The deepest need in this situation is not simply for him to break a habit, but for a transformation that only Jesus Christ can bring. An addiction is not a problem you can solve by sheer willpower, or by focusing more on a human relationship. The axis upon which every life revolves is our relationship with God. When that is out of alignment, every other relationship and struggle becomes skewed. His deliverance will not start with trying harder for you; it will start with faith in Christ.
A true, living faith is not merely words or a vague hope that things will work out. It is the substance of things hoped for, the evidence of what is not yet seen. If he puts his trust in Jesus, that faith will be accounted to him as righteousness, and the Spirit of God will empower him in a way no earthly resolve ever could. But a faith that produces no change in the life is a dead faith. If he truly believes, that belief will be demonstrated by works, a turning away from the old bondage and a new way of living. Pray that his faith becomes genuine, one that leads him to hate the sin that destroys him and to love the Savior who redeems.
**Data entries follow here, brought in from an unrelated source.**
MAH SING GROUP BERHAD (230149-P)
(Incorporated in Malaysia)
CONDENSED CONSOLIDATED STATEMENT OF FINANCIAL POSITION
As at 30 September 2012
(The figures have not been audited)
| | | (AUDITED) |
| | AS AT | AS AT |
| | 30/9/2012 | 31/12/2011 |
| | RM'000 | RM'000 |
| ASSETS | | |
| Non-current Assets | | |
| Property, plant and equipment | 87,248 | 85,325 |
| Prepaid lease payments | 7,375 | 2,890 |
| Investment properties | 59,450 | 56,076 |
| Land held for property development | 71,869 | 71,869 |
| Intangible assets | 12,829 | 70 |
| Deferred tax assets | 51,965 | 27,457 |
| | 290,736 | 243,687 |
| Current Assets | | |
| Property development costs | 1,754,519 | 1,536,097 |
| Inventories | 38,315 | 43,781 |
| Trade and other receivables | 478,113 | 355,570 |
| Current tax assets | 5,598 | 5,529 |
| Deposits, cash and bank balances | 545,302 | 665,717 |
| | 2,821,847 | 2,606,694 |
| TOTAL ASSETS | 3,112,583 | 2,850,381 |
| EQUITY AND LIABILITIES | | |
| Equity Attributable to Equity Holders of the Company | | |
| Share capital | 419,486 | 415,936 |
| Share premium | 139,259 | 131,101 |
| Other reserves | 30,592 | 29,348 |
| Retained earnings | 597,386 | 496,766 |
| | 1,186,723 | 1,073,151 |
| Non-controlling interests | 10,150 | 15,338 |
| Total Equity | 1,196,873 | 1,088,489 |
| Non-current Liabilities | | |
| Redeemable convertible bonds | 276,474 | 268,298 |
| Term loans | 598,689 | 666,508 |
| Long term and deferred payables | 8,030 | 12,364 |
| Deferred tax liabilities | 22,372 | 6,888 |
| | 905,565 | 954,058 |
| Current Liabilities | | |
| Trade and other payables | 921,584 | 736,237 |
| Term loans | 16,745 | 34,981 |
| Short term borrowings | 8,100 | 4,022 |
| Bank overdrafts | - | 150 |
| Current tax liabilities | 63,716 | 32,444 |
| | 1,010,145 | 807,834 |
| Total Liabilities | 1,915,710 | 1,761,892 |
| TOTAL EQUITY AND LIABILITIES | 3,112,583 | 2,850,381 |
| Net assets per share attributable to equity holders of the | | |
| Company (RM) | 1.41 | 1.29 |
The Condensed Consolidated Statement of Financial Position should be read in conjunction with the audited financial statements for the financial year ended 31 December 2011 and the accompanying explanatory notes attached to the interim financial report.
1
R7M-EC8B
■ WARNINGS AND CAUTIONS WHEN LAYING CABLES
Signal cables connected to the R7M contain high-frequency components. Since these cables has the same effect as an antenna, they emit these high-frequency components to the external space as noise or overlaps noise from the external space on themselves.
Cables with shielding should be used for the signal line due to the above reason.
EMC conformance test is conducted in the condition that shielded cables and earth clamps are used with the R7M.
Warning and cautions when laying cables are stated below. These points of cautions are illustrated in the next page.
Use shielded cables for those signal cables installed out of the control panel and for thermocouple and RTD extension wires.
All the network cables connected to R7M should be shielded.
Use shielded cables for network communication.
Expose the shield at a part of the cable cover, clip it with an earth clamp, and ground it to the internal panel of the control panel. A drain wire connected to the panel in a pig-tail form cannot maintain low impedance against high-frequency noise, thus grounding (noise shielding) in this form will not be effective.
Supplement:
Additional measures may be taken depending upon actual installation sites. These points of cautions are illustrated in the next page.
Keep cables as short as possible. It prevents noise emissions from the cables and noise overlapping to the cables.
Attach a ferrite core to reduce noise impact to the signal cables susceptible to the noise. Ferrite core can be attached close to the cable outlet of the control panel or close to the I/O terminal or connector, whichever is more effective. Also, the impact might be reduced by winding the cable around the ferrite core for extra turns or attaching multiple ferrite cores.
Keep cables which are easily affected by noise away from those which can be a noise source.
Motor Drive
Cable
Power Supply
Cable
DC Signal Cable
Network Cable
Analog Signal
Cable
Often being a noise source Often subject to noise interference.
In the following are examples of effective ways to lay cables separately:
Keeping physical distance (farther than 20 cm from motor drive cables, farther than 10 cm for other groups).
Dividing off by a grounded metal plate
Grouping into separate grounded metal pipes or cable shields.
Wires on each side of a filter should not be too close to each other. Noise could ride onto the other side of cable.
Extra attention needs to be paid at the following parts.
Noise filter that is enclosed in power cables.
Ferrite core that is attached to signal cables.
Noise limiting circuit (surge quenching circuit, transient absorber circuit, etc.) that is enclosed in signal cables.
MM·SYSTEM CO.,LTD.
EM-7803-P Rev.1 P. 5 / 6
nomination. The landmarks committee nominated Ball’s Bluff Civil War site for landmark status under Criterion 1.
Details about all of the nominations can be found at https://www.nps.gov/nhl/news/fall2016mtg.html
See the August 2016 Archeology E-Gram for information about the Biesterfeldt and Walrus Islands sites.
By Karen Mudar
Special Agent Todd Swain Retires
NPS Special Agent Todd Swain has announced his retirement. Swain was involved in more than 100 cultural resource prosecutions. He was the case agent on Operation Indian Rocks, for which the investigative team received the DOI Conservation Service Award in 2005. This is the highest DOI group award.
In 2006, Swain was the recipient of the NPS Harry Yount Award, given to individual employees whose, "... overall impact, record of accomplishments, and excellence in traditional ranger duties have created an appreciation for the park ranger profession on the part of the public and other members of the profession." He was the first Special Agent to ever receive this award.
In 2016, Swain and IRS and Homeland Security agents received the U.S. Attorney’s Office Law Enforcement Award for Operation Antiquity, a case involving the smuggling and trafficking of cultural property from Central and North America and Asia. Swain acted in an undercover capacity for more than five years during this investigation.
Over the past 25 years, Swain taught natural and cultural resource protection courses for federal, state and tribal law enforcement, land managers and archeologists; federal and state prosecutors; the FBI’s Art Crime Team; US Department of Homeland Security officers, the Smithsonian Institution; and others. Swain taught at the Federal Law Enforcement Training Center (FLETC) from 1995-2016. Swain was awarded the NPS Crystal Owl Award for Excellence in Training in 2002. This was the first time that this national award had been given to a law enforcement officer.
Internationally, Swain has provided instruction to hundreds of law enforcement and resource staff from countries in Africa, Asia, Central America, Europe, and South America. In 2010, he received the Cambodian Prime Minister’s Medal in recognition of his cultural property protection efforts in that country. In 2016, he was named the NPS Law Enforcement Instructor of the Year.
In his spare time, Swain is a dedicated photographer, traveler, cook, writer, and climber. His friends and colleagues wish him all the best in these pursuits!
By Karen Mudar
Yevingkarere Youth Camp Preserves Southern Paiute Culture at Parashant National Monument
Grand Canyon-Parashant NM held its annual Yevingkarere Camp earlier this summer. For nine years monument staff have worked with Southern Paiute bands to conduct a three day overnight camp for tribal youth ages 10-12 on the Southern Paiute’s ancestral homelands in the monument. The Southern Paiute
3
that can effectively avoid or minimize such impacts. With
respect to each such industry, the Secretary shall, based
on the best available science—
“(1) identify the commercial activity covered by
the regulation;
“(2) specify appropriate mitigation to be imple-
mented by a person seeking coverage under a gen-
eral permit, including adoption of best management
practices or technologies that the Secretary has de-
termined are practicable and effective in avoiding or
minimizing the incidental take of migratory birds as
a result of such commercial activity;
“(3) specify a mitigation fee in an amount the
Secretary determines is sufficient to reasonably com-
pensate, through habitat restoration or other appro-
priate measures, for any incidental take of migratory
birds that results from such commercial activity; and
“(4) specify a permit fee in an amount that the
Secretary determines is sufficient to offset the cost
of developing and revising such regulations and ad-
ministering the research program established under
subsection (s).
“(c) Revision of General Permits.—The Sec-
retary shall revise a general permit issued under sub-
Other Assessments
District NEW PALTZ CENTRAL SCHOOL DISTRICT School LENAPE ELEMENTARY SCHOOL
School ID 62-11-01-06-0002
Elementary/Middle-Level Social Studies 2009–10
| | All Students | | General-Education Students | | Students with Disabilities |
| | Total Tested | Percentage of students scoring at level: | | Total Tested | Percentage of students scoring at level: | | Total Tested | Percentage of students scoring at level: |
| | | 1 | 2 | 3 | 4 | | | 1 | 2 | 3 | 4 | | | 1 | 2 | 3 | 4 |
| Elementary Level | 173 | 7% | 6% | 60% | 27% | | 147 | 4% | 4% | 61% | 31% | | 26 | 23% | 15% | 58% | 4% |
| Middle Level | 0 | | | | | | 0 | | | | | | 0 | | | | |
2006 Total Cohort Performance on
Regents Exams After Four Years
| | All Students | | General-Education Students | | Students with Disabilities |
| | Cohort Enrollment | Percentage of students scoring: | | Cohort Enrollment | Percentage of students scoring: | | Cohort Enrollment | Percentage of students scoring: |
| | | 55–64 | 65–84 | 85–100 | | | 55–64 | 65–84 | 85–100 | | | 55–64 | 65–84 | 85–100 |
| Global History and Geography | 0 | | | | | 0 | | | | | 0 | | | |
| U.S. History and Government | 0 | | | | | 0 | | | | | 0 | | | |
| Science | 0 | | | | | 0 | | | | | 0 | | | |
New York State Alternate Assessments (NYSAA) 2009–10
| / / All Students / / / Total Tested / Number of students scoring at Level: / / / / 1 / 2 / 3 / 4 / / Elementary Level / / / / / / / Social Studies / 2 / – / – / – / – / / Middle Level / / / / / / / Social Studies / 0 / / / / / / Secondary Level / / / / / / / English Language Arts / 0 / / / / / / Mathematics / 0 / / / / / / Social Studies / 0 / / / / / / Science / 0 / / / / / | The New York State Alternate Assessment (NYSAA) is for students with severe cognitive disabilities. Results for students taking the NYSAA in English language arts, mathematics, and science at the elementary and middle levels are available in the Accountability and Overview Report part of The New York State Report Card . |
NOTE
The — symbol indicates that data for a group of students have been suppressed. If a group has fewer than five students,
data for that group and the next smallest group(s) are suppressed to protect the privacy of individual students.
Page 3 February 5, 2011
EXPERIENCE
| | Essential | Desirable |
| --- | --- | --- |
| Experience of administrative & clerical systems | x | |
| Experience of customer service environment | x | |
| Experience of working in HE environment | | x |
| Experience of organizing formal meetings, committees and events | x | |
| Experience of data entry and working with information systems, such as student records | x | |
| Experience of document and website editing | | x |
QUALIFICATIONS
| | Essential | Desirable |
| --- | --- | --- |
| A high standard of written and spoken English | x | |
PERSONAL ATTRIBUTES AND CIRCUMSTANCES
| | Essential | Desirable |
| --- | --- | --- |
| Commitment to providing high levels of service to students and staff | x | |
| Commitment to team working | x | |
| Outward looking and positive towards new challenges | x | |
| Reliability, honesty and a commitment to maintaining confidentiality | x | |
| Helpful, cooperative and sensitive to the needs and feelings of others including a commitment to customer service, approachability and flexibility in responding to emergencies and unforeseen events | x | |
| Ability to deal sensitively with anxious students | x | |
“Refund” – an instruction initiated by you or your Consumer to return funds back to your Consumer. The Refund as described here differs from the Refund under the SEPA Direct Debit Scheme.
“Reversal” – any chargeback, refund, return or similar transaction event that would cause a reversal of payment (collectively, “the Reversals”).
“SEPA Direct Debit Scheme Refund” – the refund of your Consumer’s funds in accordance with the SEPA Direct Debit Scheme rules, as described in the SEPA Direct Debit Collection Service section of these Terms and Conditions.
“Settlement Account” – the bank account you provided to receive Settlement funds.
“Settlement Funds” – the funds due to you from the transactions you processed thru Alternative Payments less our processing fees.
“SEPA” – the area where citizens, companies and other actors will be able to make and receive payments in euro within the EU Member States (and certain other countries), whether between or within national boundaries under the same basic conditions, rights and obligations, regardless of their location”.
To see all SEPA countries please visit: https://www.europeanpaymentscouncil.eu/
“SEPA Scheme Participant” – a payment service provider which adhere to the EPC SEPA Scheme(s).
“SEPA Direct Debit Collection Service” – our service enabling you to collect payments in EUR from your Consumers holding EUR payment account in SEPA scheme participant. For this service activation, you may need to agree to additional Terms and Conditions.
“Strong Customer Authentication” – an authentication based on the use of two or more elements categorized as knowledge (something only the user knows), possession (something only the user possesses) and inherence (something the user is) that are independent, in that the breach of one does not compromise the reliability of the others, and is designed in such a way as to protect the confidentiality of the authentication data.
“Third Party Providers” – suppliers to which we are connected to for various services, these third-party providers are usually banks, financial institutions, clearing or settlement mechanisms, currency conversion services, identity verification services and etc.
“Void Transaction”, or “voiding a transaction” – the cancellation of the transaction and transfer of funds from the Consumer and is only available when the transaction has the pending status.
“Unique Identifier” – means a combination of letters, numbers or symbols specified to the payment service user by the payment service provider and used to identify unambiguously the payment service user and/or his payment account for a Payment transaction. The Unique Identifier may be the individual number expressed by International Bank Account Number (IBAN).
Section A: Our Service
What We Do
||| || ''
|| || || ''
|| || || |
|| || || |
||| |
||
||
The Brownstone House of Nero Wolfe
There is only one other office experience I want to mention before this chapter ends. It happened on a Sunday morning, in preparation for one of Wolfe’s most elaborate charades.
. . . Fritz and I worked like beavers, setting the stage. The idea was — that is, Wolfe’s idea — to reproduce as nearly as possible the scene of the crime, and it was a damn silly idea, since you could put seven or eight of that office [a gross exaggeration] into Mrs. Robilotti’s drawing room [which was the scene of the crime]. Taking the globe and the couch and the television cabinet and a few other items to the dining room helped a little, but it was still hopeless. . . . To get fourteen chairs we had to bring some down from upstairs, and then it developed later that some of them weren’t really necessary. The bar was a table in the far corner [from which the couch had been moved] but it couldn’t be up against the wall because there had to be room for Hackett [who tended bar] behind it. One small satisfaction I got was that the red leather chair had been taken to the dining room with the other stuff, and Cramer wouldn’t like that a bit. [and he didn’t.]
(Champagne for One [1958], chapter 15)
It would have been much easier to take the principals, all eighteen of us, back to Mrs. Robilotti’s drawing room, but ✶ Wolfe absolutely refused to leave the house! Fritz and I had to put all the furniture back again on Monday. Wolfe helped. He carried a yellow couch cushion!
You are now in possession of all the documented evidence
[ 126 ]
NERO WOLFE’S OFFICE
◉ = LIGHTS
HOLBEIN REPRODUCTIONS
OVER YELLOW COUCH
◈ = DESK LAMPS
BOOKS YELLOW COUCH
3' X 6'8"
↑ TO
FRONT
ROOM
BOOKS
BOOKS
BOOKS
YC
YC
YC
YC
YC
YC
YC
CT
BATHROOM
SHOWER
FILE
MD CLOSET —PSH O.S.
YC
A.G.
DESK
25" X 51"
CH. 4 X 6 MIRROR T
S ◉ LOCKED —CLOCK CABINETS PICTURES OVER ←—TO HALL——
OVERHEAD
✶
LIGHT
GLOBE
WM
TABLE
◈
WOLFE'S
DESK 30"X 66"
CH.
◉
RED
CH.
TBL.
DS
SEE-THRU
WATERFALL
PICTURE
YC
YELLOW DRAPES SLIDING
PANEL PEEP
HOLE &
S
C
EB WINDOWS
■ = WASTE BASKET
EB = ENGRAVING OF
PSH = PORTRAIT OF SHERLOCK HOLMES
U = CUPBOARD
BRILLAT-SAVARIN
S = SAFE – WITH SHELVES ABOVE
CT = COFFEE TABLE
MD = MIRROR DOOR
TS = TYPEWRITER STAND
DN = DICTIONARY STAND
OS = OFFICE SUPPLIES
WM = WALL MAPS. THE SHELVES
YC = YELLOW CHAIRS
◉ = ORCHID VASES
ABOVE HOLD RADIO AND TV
You cannot be the center that saves him. Only Christ can do that. When his relationship with God is made right through faith, it will then begin to bring every other relationship into proper order, including his relationship with you and his relationship with those destructive substances. He needs to see that the drug is a master that will never let him go unless a stronger Master sets him free. That freedom is found at the cross. Encourage him to look to Jesus, who loved him and gave himself for him, and to not let old entanglements pull him back. Your role is to point him to that hope, to live as a witness of what faith looks like, and to trust God yourself for the outcome, even if the path includes suffering or waiting.